Quantel Medical Receives Japanese Approval for Easyret Photocoagulator Laser

Source: Quantel Medical

Tuesday, February 06, 2018 | Product Releases , Quantel Medical

Quantel Medical announced that it has received Japanese market approval for the new Easyret fully integrated 577nm yellow photocoagulator, which is used to treat certain forms of macular edema and peripheral retinal pathologies.

“In 1995, Quantel was the first company to introduce solid-state diode-pumped technology for green photocoagulators. In 2016, Quantel introduced a new revolution with fiber laser technology for 577nm yellow lasers in Europe. This technical breakthrough is based on Quantel’s proprietary ELBA fiber laser technology, which the company has utilized in scientific and industrial areas.
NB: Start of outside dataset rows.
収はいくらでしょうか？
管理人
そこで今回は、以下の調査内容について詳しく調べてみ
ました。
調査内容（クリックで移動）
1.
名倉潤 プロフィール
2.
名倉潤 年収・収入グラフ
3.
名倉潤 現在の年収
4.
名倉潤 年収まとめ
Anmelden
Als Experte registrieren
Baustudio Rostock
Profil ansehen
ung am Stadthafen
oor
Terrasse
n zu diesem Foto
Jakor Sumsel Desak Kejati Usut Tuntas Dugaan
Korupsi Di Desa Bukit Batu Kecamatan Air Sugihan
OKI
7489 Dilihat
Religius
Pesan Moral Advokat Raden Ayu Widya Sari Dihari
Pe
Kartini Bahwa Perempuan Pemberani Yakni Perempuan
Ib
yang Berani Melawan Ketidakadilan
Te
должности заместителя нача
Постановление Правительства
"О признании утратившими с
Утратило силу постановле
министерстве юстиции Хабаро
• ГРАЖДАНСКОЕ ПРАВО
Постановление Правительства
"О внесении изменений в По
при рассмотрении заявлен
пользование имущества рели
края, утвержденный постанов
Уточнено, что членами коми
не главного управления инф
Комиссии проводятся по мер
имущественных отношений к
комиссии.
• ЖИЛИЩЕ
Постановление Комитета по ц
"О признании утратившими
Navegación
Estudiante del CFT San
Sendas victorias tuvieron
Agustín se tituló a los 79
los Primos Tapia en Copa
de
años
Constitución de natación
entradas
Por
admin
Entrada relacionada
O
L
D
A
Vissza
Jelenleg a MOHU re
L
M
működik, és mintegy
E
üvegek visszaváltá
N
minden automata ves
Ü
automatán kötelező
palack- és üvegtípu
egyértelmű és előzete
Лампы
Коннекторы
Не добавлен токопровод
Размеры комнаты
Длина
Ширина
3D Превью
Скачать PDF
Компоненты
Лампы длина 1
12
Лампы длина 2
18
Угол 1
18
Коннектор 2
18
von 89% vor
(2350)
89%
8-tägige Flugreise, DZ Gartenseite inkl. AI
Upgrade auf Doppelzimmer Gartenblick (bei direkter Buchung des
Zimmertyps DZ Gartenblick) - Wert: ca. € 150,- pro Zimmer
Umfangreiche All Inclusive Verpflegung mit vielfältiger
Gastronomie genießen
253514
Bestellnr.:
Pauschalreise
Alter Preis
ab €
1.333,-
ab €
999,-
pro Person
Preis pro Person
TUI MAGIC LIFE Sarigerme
We are very excited to bring this technology to ophthalmic surgeons and their patients in Japan, which is one of the keys markets after the US. Quantel Medical is already present in Japan through our exclusive distributor ACURA” Jean-Marc Gendre, CEO of Quantel Medical, said in a company news release.

“The Easyret’s ELBA fiber laser cavity delivers pure 577nm yellow wavelength in a uniform top-hat laser spot profile, making it ideal for ophthalmic applications. The technology is a compact, reliable variation on solid-state lasers that provides an extended lifetime of service. Quantel Medical engineers worked closely with surgeons to design a fully integrated system with an intuitive interface to ensure optimal ergonomics and ease of use. Surgeons’ input was essential to the Easyret’s design, and we are pleased with their enthusiasm for this new technology," Mr. Gendre said.

The Easyret has a broad range of settings for treatment of pathologies such as diabetic retinopathy, macular edema and central serous chorioretinopathy. In addition to SingleSpot treatment mode, surgeons can select Multispot mode for a pattern of simultaneous targets or the SubLiminal mode, which enables them to customize a train of short pulses to precisely manage the thermal effect on targeted tissues.